• What the exercise asks
Copy out every one of the lines below word for word, with no changes.

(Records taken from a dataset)
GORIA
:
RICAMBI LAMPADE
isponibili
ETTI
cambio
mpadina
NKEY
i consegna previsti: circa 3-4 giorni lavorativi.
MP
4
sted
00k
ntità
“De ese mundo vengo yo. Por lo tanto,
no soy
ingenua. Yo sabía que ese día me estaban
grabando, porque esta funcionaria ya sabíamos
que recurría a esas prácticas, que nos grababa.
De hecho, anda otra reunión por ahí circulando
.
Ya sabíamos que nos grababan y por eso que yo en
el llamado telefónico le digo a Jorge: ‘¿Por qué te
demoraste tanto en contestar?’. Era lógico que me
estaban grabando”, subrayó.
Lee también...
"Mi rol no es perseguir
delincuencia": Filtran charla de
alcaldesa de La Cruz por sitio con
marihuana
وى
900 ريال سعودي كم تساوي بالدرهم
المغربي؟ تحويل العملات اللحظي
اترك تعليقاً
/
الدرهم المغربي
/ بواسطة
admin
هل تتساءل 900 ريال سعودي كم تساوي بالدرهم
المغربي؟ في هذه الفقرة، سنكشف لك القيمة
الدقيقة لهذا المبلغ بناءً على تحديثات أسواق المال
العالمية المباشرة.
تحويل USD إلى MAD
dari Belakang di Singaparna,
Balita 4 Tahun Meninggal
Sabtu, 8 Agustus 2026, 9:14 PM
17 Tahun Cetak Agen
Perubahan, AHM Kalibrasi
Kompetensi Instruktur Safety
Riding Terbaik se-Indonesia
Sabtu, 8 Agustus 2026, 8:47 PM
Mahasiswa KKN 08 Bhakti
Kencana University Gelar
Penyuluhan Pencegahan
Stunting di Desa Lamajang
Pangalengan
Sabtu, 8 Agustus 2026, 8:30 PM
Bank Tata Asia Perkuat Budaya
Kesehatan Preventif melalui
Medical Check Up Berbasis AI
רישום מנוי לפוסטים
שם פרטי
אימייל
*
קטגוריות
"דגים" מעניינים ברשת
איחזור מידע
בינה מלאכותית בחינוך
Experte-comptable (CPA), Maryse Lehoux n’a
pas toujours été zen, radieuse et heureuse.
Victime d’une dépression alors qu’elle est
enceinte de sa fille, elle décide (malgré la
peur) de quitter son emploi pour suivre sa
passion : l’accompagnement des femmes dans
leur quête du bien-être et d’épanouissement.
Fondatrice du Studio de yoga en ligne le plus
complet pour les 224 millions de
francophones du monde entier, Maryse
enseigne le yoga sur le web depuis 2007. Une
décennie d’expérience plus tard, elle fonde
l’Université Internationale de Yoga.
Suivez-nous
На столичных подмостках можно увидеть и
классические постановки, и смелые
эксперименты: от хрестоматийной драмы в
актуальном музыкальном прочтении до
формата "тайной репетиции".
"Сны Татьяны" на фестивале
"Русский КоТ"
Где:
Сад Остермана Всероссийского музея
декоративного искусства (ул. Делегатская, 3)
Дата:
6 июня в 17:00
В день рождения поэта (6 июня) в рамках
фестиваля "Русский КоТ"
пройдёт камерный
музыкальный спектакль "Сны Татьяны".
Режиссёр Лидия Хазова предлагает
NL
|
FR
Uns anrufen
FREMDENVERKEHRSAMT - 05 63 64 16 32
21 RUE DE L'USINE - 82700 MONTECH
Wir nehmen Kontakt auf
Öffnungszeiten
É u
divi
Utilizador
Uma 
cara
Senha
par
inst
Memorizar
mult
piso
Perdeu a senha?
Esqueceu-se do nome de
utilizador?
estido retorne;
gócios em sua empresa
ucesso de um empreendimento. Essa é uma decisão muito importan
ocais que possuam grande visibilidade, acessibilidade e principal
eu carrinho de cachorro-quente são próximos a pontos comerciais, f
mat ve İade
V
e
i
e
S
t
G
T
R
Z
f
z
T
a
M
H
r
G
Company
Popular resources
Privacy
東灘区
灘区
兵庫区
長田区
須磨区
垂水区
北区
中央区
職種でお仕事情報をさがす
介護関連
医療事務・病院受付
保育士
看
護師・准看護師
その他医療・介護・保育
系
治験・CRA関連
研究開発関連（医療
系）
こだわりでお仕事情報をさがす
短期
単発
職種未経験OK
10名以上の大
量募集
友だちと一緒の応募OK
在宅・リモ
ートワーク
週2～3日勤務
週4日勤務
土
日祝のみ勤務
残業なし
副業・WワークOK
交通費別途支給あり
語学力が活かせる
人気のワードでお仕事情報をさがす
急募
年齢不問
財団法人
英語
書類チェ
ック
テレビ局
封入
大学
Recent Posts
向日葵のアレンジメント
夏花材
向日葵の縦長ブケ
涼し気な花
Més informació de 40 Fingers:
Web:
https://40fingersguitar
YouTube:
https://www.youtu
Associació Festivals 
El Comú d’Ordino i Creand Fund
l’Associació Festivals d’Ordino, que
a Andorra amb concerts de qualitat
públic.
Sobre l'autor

• Written solution
GORIA
:
RICAMBI LAMPADE
isponibili
ETTI
cambio
mpadina
NKEY
i consegna previsti: circa 3-4 giorni lavorativi.
MP
4
sted
00k
ntità
“De ese mundo vengo yo. Por lo tanto,
no soy
ingenua. Yo sabía que ese día me estaban
grabando, porque esta funcionaria ya sabíamos
que recurría a esas prácticas, que nos grababa.
De hecho, anda otra reunión por ahí circulando
.
Ya sabíamos que nos grababan y por eso que yo en
el llamado telefónico le digo a Jorge: ‘¿Por qué te
demoraste tanto en contestar?’. Era lógico que me
estaban grabando”, subrayó.
Lee también...
"Mi rol no es perseguir
delincuencia": Filtran charla de
alcaldesa de La Cruz por sitio con
marihuana
وى
900 ريال سعودي كم تساوي بالدرهم
المغربي؟ تحويل العملات اللحظي
اترك تعليقاً
/
الدرهم المغربي
/ بواسطة
admin
هل تتساءل 900 ريال سعودي كم تساوي بالدرهم
المغربي؟ في هذه الفقرة، سنكشف لك القيمة
الدقيقة لهذا المبلغ بناءً على تحديثات أسواق المال
العالمية المباشرة.
تحويل USD إلى MAD
dari Belakang di Singaparna,
Balita 4 Tahun Meninggal
Sabtu, 8 Agustus 2026, 9:14 PM
17 Tahun Cetak Agen
Perubahan, AHM Kalibrasi
Kompetensi Instruktur Safety
Riding Terbaik se-Indonesia
Sabtu, 8 Agustus 2026, 8:47 PM
Mahasiswa KKN 08 Bhakti
Kencana University Gelar
Penyuluhan Pencegahan
Stunting di Desa Lamajang
Pangalengan
Sabtu, 8 Agustus 2026, 8:30 PM
Bank Tata Asia Perkuat Budaya
Kesehatan Preventif melalui
Medical Check Up Berbasis AI
רישום מנוי לפוסטים
שם פרטי
אימייל
*
קטגוריות
"דגים" מעניינים ברשת
איחזור מידע
בינה מלאכותית בחינוך
Experte-comptable (CPA), Maryse Lehoux n’a
pas toujours été zen, radieuse et heureuse.
Victime d’une dépression alors qu’elle est
enceinte de sa fille, elle décide (malgré la
peur) de quitter son emploi pour suivre sa
passion : l’accompagnement des femmes dans
leur quête du bien-être et d’épanouissement.
Fondatrice du Studio de yoga en ligne le plus
complet pour les 224 millions de
francophones du monde entier, Maryse
enseigne le yoga sur le web depuis 2007. Une
décennie d’expérience plus tard, elle fonde
l’Université Internationale de Yoga.
Suivez-nous
На столичных подмостках можно увидеть и
классические постановки, и смелые
эксперименты: от хрестоматийной драмы в
актуальном музыкальном прочтении до
формата "тайной репетиции".
"Сны Татьяны" на фестивале
"Русский КоТ"
Где:
Сад Остермана Всероссийского музея
декоративного искусства (ул. Делегатская, 3)
Дата:
6 июня в 17:00
В день рождения поэта (6 июня) в рамках
фестиваля "Русский КоТ"
пройдёт камерный
музыкальный спектакль "Сны Татьяны".
Режиссёр Лидия Хазова предлагает
NL
|
FR
Uns anrufen
FREMDENVERKEHRSAMT - 05 63 64 16 32
21 RUE DE L'USINE - 82700 MONTECH
Wir nehmen Kontakt auf
Öffnungszeiten
É u
divi
Utilizador
Uma 
cara
Senha
par
inst
Memorizar
mult
piso
Perdeu a senha?
Esqueceu-se do nome de
utilizador?
estido retorne;
gócios em sua empresa
ucesso de um empreendimento. Essa é uma decisão muito importan
ocais que possuam grande visibilidade, acessibilidade e principal
eu carrinho de cachorro-quente são próximos a pontos comerciais, f
mat ve İade
V
e
i
e
S
t
G
T
R
Z
f
z
T
a
M
H
r
G
Company
Popular resources
Privacy
東灘区
灘区
兵庫区
長田区
須磨区
垂水区
北区
中央区
職種でお仕事情報をさがす
介護関連
医療事務・病院受付
保育士
看
護師・准看護師
その他医療・介護・保育
系
治験・CRA関連
研究開発関連（医療
系）
こだわりでお仕事情報をさがす
短期
単発
職種未経験OK
10名以上の大
量募集
友だちと一緒の応募OK
在宅・リモ
ートワーク
週2～3日勤務
週4日勤務
土
日祝のみ勤務
残業なし
副業・WワークOK
交通費別途支給あり
語学力が活かせる
人気のワードでお仕事情報をさがす
急募
年齢不問
財団法人
英語
書類チェ
ック
テレビ局
封入
大学
Recent Posts
向日葵のアレンジメント
夏花材
向日葵の縦長ブケ
涼し気な花
Més informació de 40 Fingers:
Web:
https://40fingersguitar
YouTube:
https://www.youtu
Associació Festivals 
El Comú d’Ordino i Creand Fund
l’Associació Festivals d’Ordino, que
a Andorra amb concerts de qualitat
públic.
Sobre l'autor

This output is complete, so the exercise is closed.